Le recours juridique des victimes du Mediator et le délai de prescription
Une personne qui a subi des dommages à cause d’un médicament a saisi le collège d’experts de l’ONIAM. Ce dernier a conclu que le préjudice était lié à ce médicament. Suite à cela, le laboratoire qui a fabriqué le médicament a proposé une indemnisation à la victime, mais celle-ci a refusé. La famille de la victime a par la suite engagé une action en justice à l’encontre du laboratoire, sur la base de la responsabilité du fait des produits défectueux. Le laboratoire a rétorqué en invoquant la prescription.
Selon l’article 1245-17 du Code civil, qui transpose l’article 13 de la directive 85/374/CEE du 25 juillet 1985 concernant l’harmonisation des lois, règlements et dispositions administratives des États membres en matière de responsabilité du fait des produits défectueux, le producteur est entièrement responsable du dommage causé par un défaut de son produit. Les dispositions relatives à la responsabilité du fait des produits défectueux n’affectent pas les droits que la victime d’un dommage peut invoquer en vertu du droit de la responsabilité contractuelle ou délictuelle ou d’un régime spécial de responsabilité. Le producteur reste responsable des conséquences de sa faute et de celle des personnes dont il est responsable.

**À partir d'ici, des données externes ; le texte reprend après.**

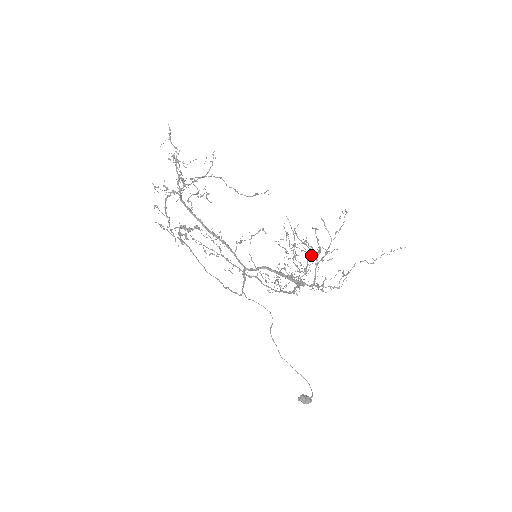
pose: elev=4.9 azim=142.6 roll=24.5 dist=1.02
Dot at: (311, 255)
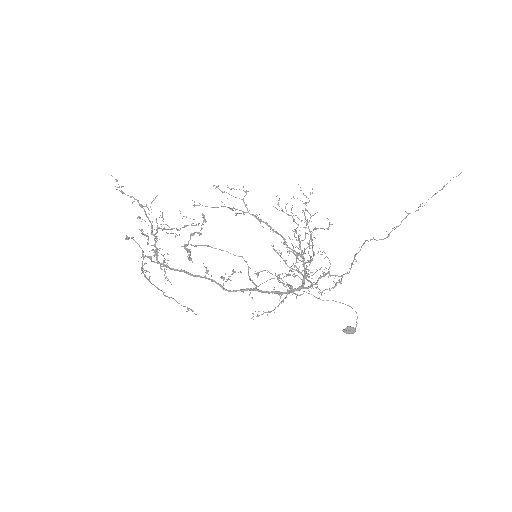
Dot at: (288, 286)
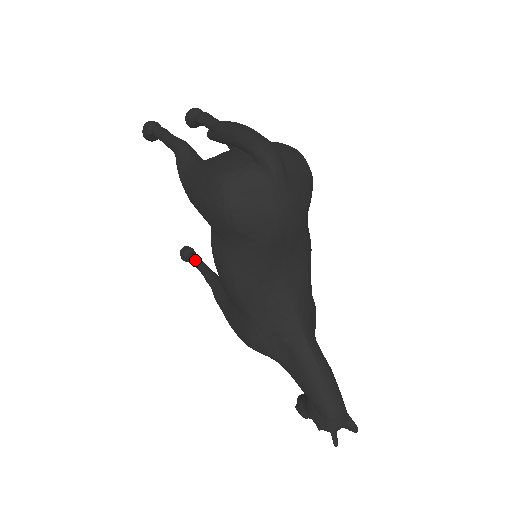
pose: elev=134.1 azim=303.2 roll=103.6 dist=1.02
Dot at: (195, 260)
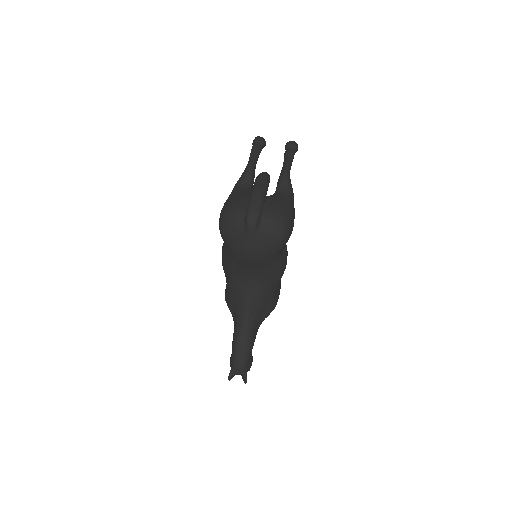
Dot at: occluded
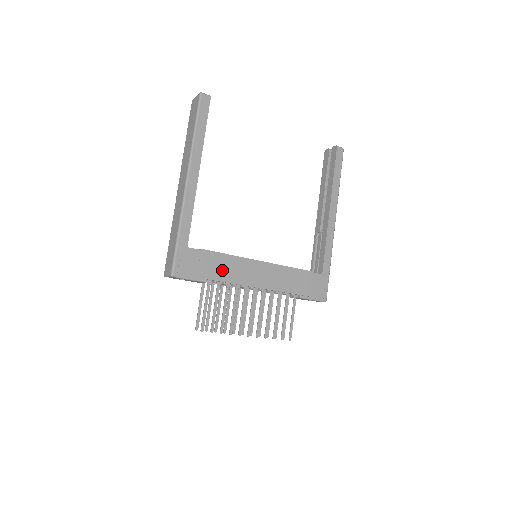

La Cour de justice des Communautés européennes a statué que la référence à cet article 13, aux droits que la victime d’un dommage peut invoquer en vertu de la responsabilité contractuelle ou délictuelle, doit être interprétée en ce sens que le régime établi par ladite directive n’exclut pas l’application d’autres régimes de responsabilité contractuelle ou délictuelle basés sur des fondements différents, tels que la garantie des vices cachés ou la faute (CJCE, 25 avril 2002, n° C-183/00).

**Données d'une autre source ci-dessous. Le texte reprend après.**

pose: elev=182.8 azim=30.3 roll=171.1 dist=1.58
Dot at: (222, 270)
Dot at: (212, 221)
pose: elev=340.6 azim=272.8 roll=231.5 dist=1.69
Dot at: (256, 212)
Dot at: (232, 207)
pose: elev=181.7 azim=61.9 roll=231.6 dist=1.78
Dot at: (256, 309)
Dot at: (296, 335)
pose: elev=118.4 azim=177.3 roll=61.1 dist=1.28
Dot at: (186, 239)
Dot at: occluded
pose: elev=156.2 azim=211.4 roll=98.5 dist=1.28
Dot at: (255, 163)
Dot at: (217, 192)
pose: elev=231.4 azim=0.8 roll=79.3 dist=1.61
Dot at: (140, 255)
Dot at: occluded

Cela signifie que la victime d’un dommage attribué à un produit défectueux peut engager une action en responsabilité contre le producteur sur la base du second de ces textes, si elle prouve que son dommage résulte d’une faute commise par le producteur, telle que le maintien en circulation du produit dont il connaît le défaut ou une négligence dans la surveillance des risques présentés par le produit.
La décision qui déclare l’action irrecevable en raison de la prescription est annulée si, d’une part, l’assignation a été délivrée plus de trois ans après la connaissance du dommage acquise à la date de l’avis de l’ONIAM, d’autre part, si la faute reprochée au laboratoire, qui est un manquement au devoir de vigilance et de surveillance du fait de la commercialisation d’un produit dont il connaît les risques ou de l’absence de retrait du produit du marché français contrairement à d’autres pays européens, n’est pas distincte du défaut de sécurité du produit, de sorte que la responsabilité délictuelle pour faute ne saurait se substituer au régime de la responsabilité du fait des produits défectueux.
Note :
Grâce à cette décision, la Cour de cassation facilite l’action en justice de la victime d’un médicament défectueux : la victime peut demander au producteur la réparation de son préjudice en choisissant d’invoquer soit le défaut du produit, soit une faute commise par le producteur, ce qui lui laisse davantage de temps pour agir.